In their original post, /u/appyzza pointed out a fairly significant problem when it comes to plagiarism in recruiting: The rise of generative AI.

If there’s little stopping candidates from copying and pasting previous works of humans, there’s even less stopping them from simply generating what they need.

Whether it’s cover letters, resumes, answers to questions, sample writings, answers to coding questions, images for a portfolio or almost anything else in the hiring process, there’s likely an AI system that can generate it for the candidate.

To make matters worse, tools to detect AI-generated works are far from reliable. Though they can certainly help and may raise alarms, they are far from being reliable enough to rely on exclusively. They need, at the very least, to be paired with secondary approaches that ensure false positives don’t unfairly end a candidate’s consideration.
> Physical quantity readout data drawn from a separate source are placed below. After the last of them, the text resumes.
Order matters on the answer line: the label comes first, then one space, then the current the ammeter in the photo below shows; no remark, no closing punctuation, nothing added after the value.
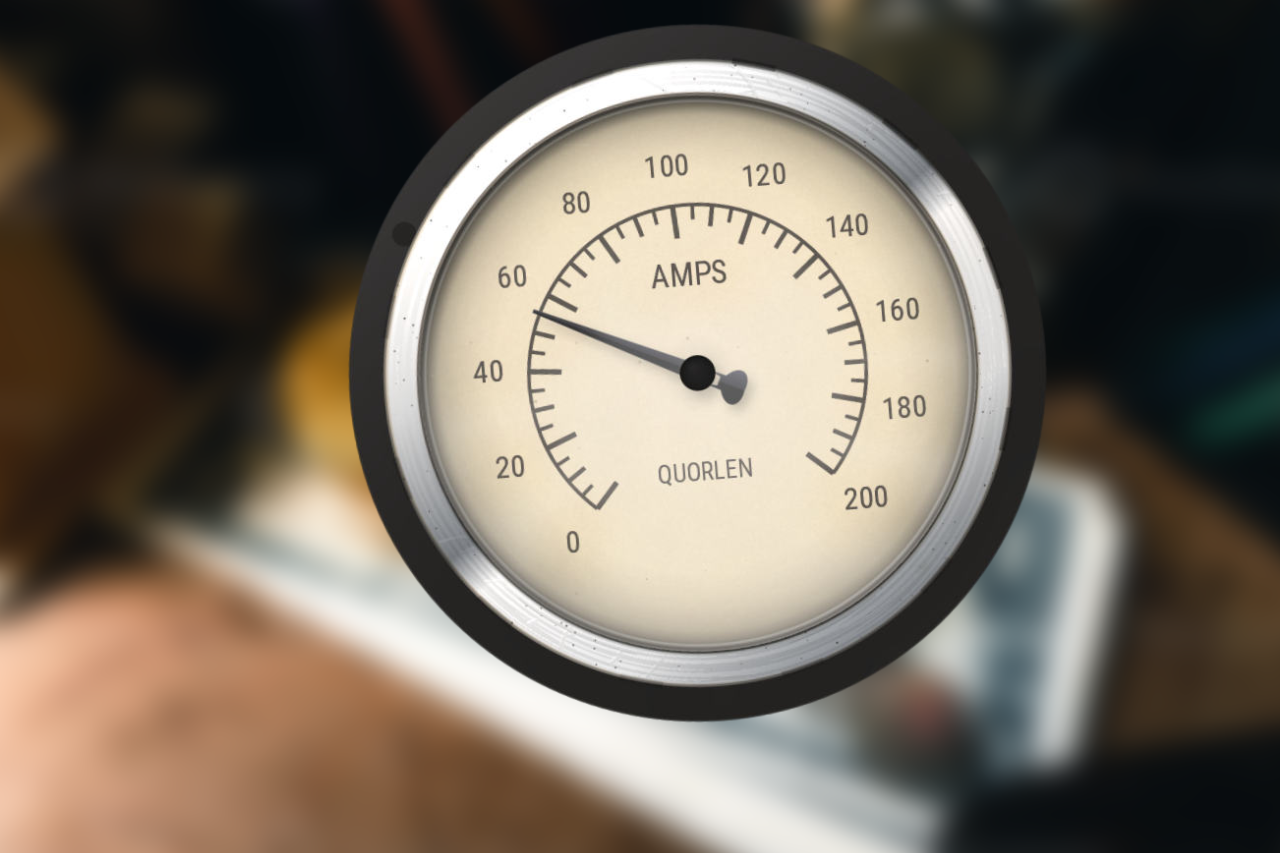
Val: 55 A
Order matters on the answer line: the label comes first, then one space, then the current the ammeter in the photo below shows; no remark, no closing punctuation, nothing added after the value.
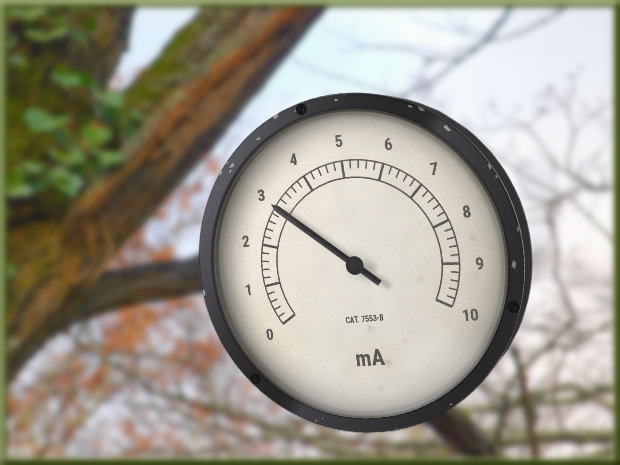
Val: 3 mA
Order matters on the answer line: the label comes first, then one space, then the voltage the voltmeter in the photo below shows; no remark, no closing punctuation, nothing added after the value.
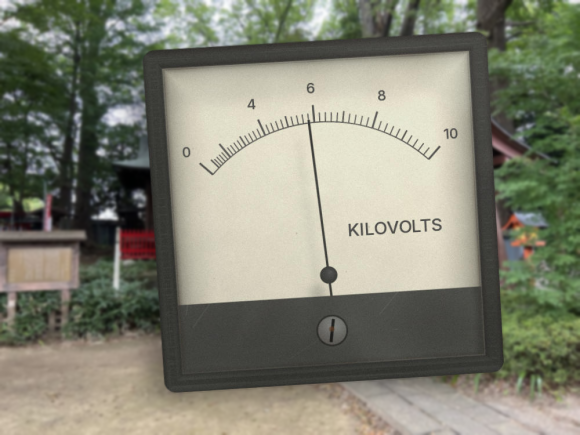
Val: 5.8 kV
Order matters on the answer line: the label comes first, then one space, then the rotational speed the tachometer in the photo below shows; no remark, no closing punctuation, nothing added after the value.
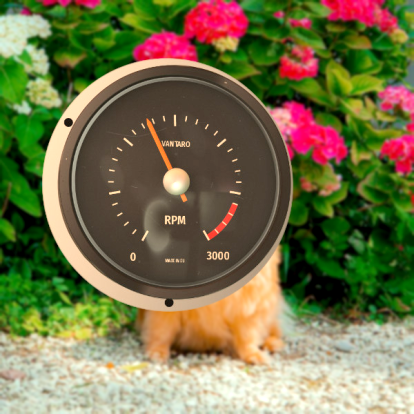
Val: 1250 rpm
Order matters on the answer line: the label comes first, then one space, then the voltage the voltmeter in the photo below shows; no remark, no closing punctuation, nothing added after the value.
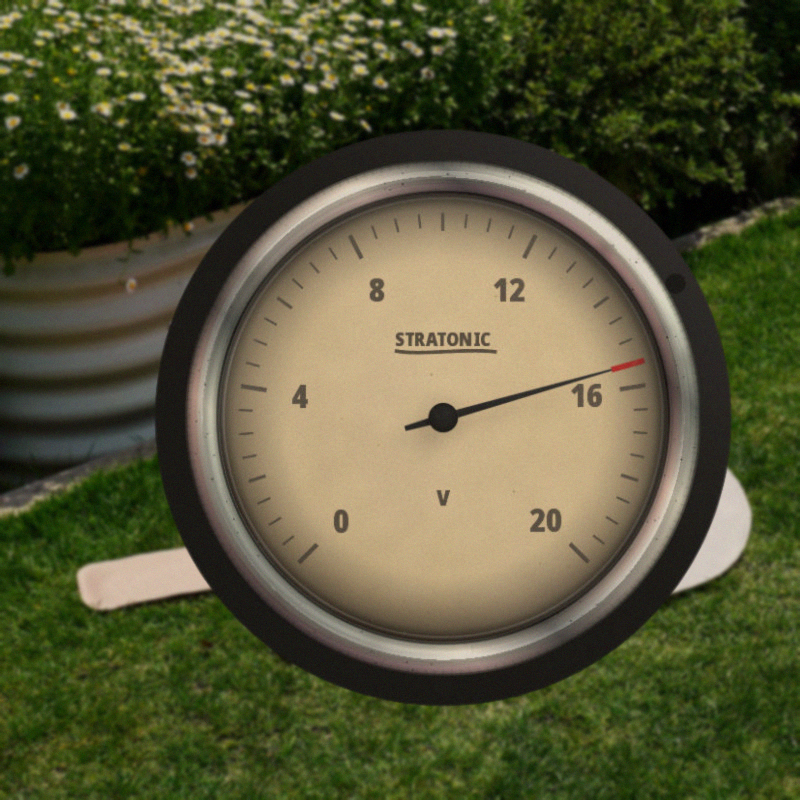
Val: 15.5 V
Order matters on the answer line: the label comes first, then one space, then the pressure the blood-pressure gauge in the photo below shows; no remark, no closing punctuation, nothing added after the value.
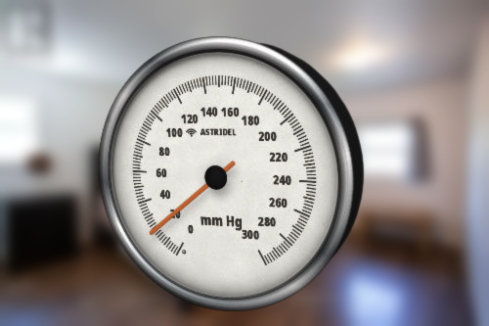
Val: 20 mmHg
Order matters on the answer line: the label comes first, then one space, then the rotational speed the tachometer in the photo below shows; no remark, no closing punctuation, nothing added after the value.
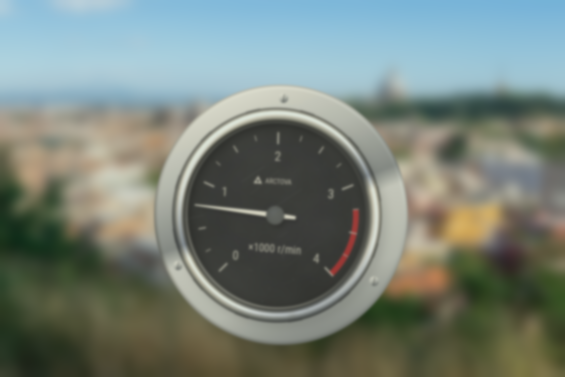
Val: 750 rpm
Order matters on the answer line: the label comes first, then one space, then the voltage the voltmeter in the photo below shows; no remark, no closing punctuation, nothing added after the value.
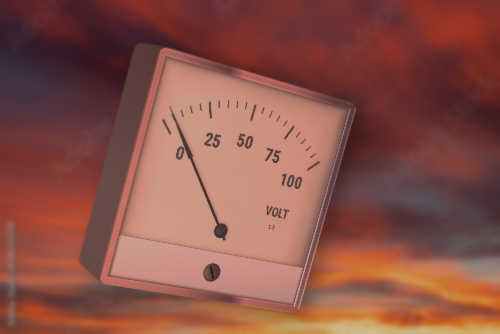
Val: 5 V
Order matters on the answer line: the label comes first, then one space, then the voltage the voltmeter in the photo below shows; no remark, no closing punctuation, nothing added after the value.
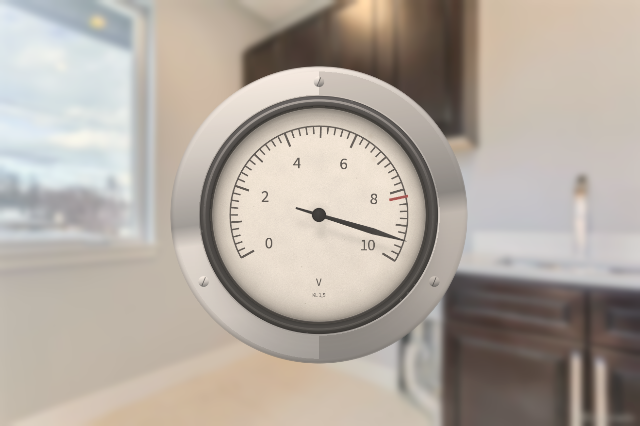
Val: 9.4 V
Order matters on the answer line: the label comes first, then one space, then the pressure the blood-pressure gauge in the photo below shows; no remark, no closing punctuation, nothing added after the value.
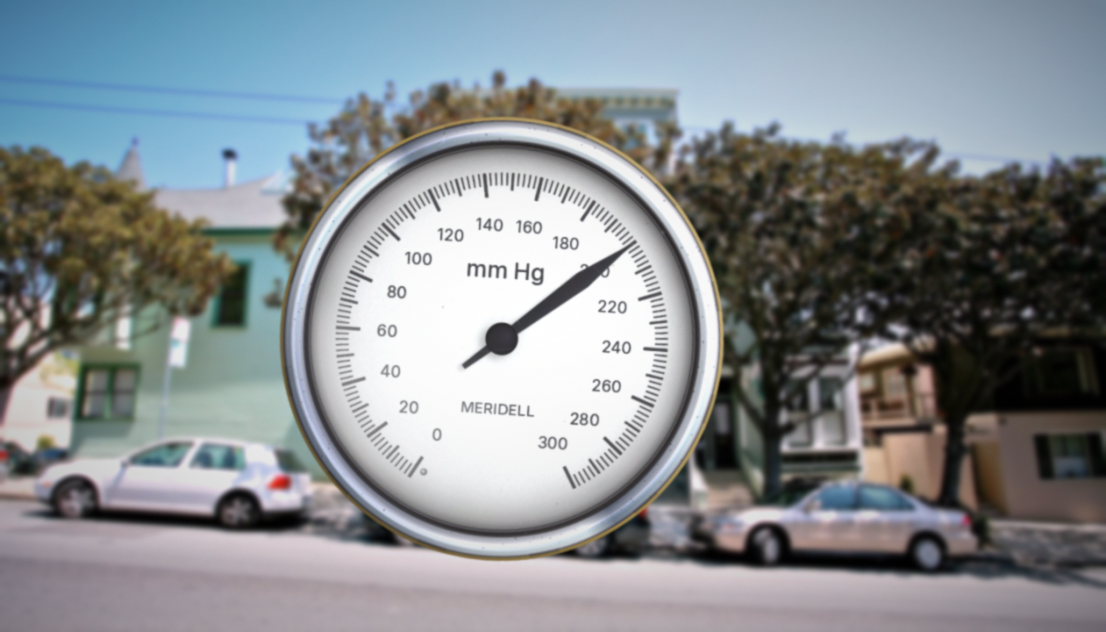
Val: 200 mmHg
That said, this is a space that is in heavy flux right now. The capabilities of both AI systems and AI detectors are changing, and new research is coming out all the time. 

The important thing is to realize that checking for plagiarism is no longer just about checking to see if a work was copied, but to see if it was generated by an AI system. Either way, the candidate is presenting a work as their own when they did not make it. This is both lying to you and creating a false understanding of the candidate’s competency in the field.

Whether they use AI or traditional copy and paste, it’s important to know if a candidate is a plagiarist before they become an employee. A plagiarist as a candidate is annoying, but a plagiarist as an employee is an active liability, in multiple meanings of that word. 

Bottom Line

When talking about plagiarism in recruiting, one question comes up a lot: Why should businesses care? If a candidate gets the correct answer, does it really matter where they got it from? 

For some jobs, that may not be an unreasonable view. The skills to apply, answer questions and go through the process may not overlap well with the skills required for the job itself, making plagiarism less of an issue. 

But, if that’s the case, then why are companies using hiring processes where the process doesn’t reflect the actual job? If a candidate cheats or otherwise takes unethical shortcuts during the hiring process, shouldn’t it be a warning not only that the candidate isn’t fully honest, but also that they are likely not qualified?

If companies are going to set up these extensive hiring processes, it makes sense to ensure that candidates go through them authentically. This means reducing cheating on tests and detecting when candidates have plagiarized.

To make matters worse, a candidate that plagiarizes during the recruitment process not only raises serious questions about their ethics, but becomes a potential liability (legally and ethically) when they become a plagiarizing employee.

In short, it’s important to know that candidates are who they say they are and that they did the things they said they did. Anything short of that short circuits the recruiting process and sets up serious issues down the road.